Extracted data section start
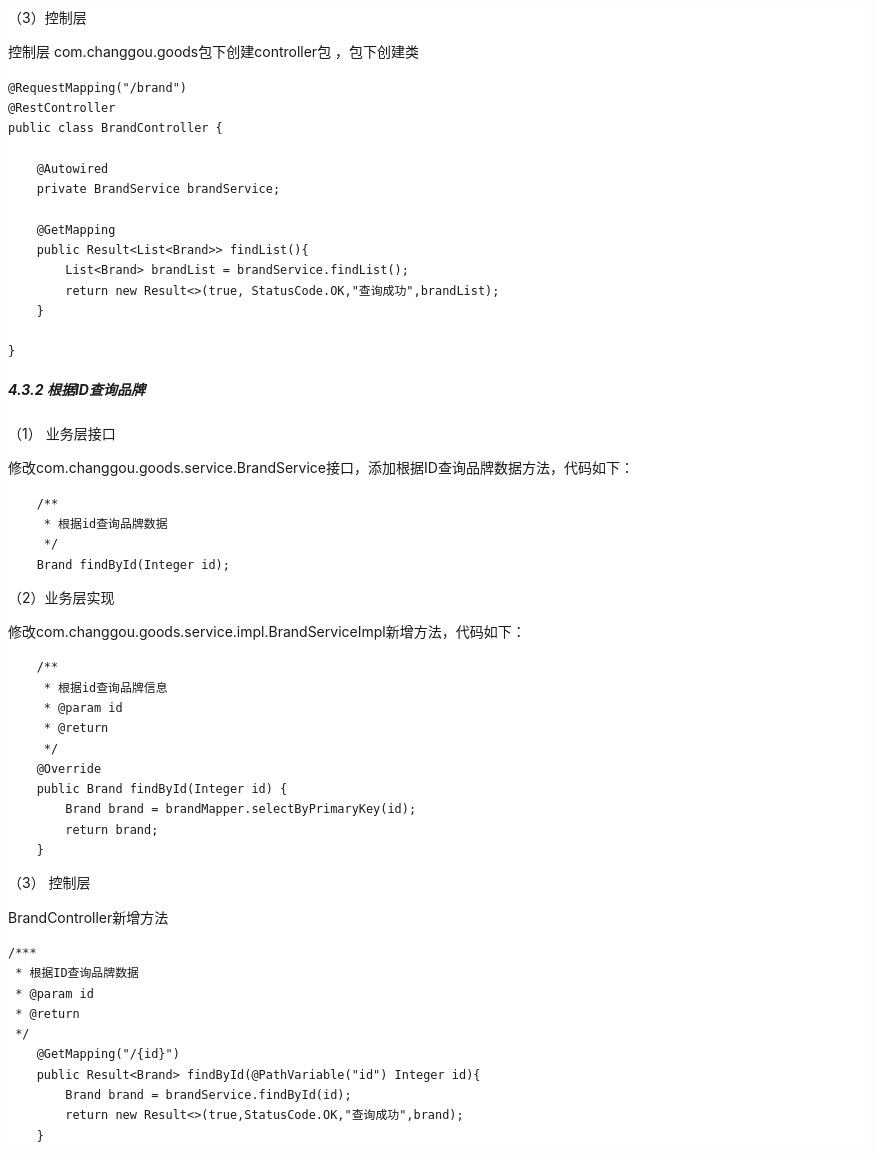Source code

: （3）控制层

控制层 com.changgou.goods包下创建controller包 ，包下创建类

```
@RequestMapping("/brand")
@RestController
public class BrandController {

    @Autowired
    private BrandService brandService;

    @GetMapping
    public Result<List<Brand>> findList(){
        List<Brand> brandList = brandService.findList();
        return new Result<>(true, StatusCode.OK,"查询成功",brandList);
    }
    
}
```

##### 4.3.2 根据ID查询品牌

（1） 业务层接口

修改com.changgou.goods.service.BrandService接口，添加根据ID查询品牌数据方法，代码如下：

```
    /**
     * 根据id查询品牌数据
     */
    Brand findById(Integer id);
```

（2）业务层实现

修改com.changgou.goods.service.impl.BrandServiceImpl新增方法，代码如下：

```
    /**
     * 根据id查询品牌信息
     * @param id
     * @return
     */
    @Override
    public Brand findById(Integer id) {
        Brand brand = brandMapper.selectByPrimaryKey(id);
        return brand;
    }
```

（3） 控制层

BrandController新增方法

```
/***
 * 根据ID查询品牌数据
 * @param id
 * @return
 */
    @GetMapping("/{id}")
    public Result<Brand> findById(@PathVariable("id") Integer id){
        Brand brand = brandService.findById(id);
        return new Result<>(true,StatusCode.OK,"查询成功",brand);
    }
```
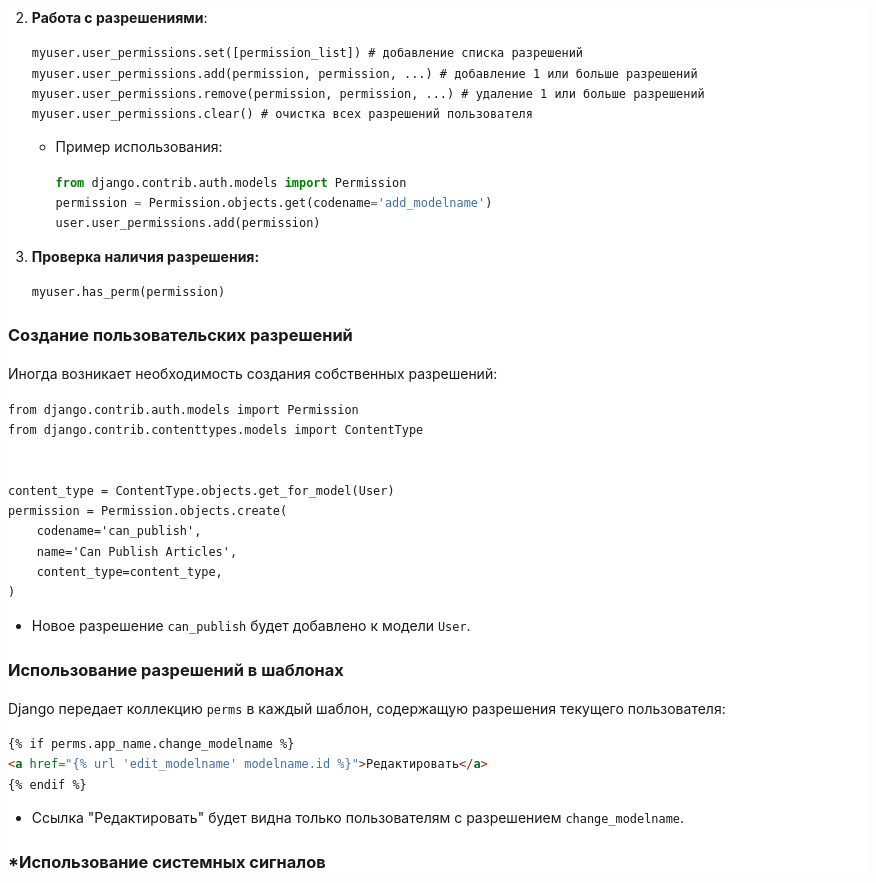 2. **Работа с разрешениями**:
    
    ```Shell
    myuser.user_permissions.set([permission_list]) # добавление списка разрешений
    myuser.user_permissions.add(permission, permission, ...) # добавление 1 или больше разрешений
    myuser.user_permissions.remove(permission, permission, ...) # удаление 1 или больше разрешений
    myuser.user_permissions.clear() # очистка всех разрешений пользователя
    ```
    
    - Пример использования:
        
        ```Python
        from django.contrib.auth.models import Permission
        permission = Permission.objects.get(codename='add_modelname')
        user.user_permissions.add(permission)
        ```
        
3. **Проверка наличия разрешения:**
    
    ```Shell
    myuser.has_perm(permission)
    ```
    

### **Создание пользовательских разрешений**

Иногда возникает необходимость создания собственных разрешений:

```Shell
from django.contrib.auth.models import Permission
from django.contrib.contenttypes.models import ContentType


content_type = ContentType.objects.get_for_model(User)
permission = Permission.objects.create(
    codename='can_publish',
    name='Can Publish Articles',
    content_type=content_type,
)
```

- Новое разрешение `can_publish` будет добавлено к модели `User`.

### **Использование разрешений в шаблонах**

Django передает коллекцию `perms` в каждый шаблон, содержащую разрешения текущего пользователя:

```HTML
{% if perms.app_name.change_modelname %}
<a href="{% url 'edit_modelname' modelname.id %}">Редактировать</a>
{% endif %}
```

- Ссылка "Редактировать" будет видна только пользователям с разрешением `change_modelname`.

### ***Использование системных сигналов**
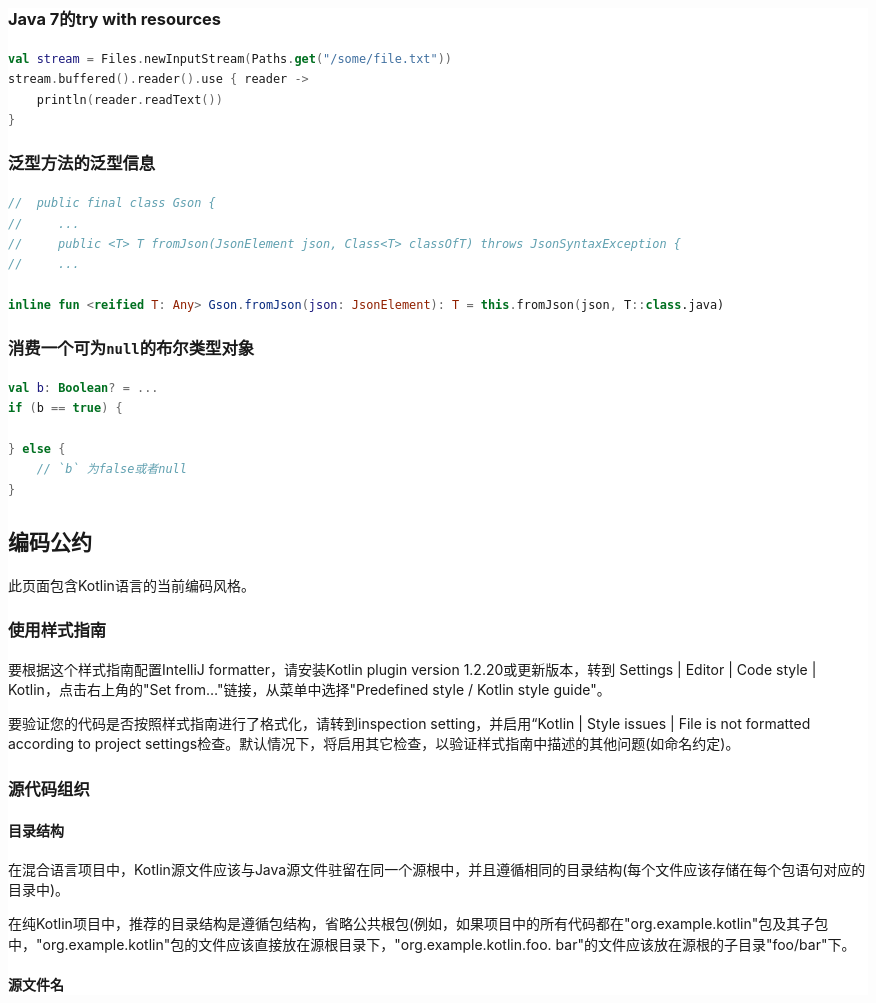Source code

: ### Java 7的try with resources

```kotlin
val stream = Files.newInputStream(Paths.get("/some/file.txt"))
stream.buffered().reader().use { reader ->
    println(reader.readText())
}
```

### 泛型方法的泛型信息

```kotlin
//  public final class Gson {
//     ...
//     public <T> T fromJson(JsonElement json, Class<T> classOfT) throws JsonSyntaxException {
//     ...

inline fun <reified T: Any> Gson.fromJson(json: JsonElement): T = this.fromJson(json, T::class.java)
```

### 消费一个可为`null`的布尔类型对象

```kotlin
val b: Boolean? = ...
if (b == true) {
    
} else {
    // `b` 为false或者null
}
```

## 编码公约

此页面包含Kotlin语言的当前编码风格。

### 使用样式指南

要根据这个样式指南配置IntelliJ formatter，请安装Kotlin plugin version 1.2.20或更新版本，转到 Settings | Editor | Code style | Kotlin，点击右上角的"Set from…"链接，从菜单中选择"Predefined style / Kotlin style guide"。

要验证您的代码是否按照样式指南进行了格式化，请转到inspection setting，并启用“Kotlin | Style issues | File is not formatted according to project settings检查。默认情况下，将启用其它检查，以验证样式指南中描述的其他问题(如命名约定)。

### 源代码组织

#### 目录结构

在混合语言项目中，Kotlin源文件应该与Java源文件驻留在同一个源根中，并且遵循相同的目录结构(每个文件应该存储在每个包语句对应的目录中)。

在纯Kotlin项目中，推荐的目录结构是遵循包结构，省略公共根包(例如，如果项目中的所有代码都在"org.example.kotlin"包及其子包中，"org.example.kotlin"包的文件应该直接放在源根目录下，"org.example.kotlin.foo. bar"的文件应该放在源根的子目录"foo/bar"下。

#### 源文件名

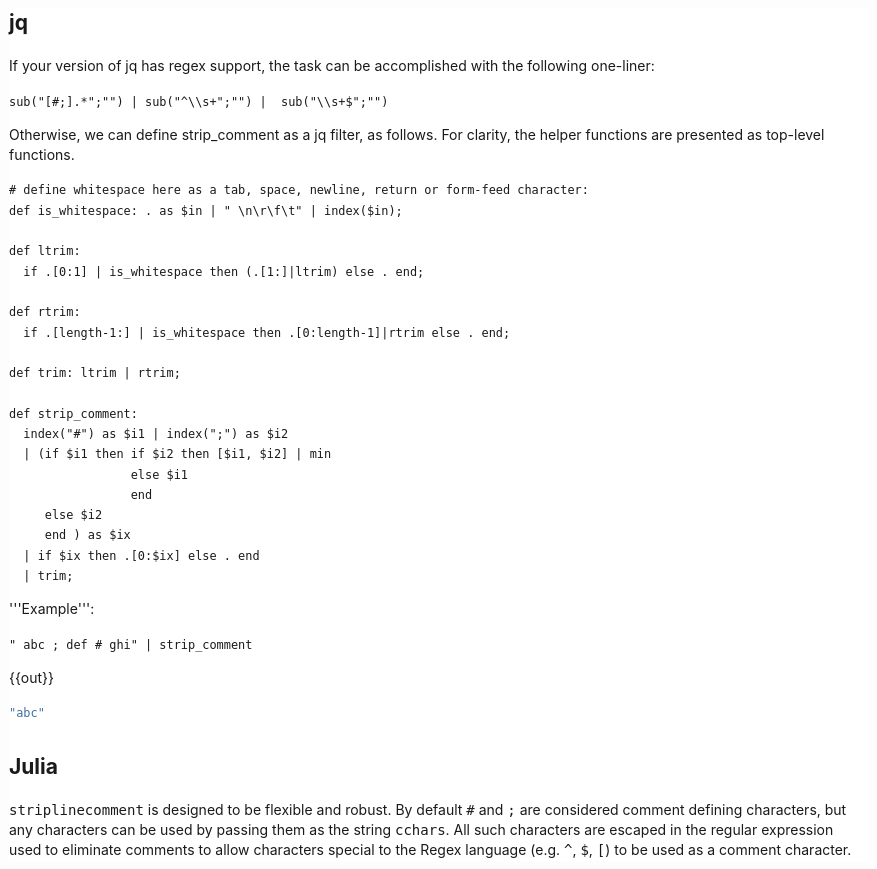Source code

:

## jq

If your version of jq has regex support, the task can be accomplished with the following one-liner:

```jq
sub("[#;].*";"") | sub("^\\s+";"") |  sub("\\s+$";"")
```


Otherwise, we can define strip_comment as a jq filter, as follows. For clarity, the helper functions are presented as top-level functions.


```jq
# define whitespace here as a tab, space, newline, return or form-feed character:
def is_whitespace: . as $in | " \n\r\f\t" | index($in);

def ltrim:
  if .[0:1] | is_whitespace then (.[1:]|ltrim) else . end;

def rtrim:
  if .[length-1:] | is_whitespace then .[0:length-1]|rtrim else . end;

def trim: ltrim | rtrim;

def strip_comment:
  index("#") as $i1 | index(";") as $i2
  | (if $i1 then if $i2 then [$i1, $i2] | min
                 else $i1
                 end
     else $i2
     end ) as $ix
  | if $ix then .[0:$ix] else . end
  | trim;
```
 

'''Example''':

```jq
" abc ; def # ghi" | strip_comment
```

{{out}}


```sh
"abc"
```



## Julia

<tt>striplinecomment</tt> is designed to be flexible and robust.  By default <tt>#</tt> and <tt>;</tt> are considered comment defining characters, but any characters can be used by passing them as the string <tt>cchars</tt>.  All such characters are escaped in the regular expression used to eliminate comments to allow characters special to the Regex language (e.g. <tt>^</tt>, <tt>$</tt>, <tt>[</tt>) to be used as a comment character.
Extracted data section end
• Task brief: Every line above carrying the word "return" needs to be shown.

• Exercise output:
        return new Result<>(true, StatusCode.OK,"查询成功",brandList);
     * @return
        return brand;
 * @return
        return new Result<>(true,StatusCode.OK,"查询成功",brand);
# define whitespace here as a tab, space, newline, return or form-feed character:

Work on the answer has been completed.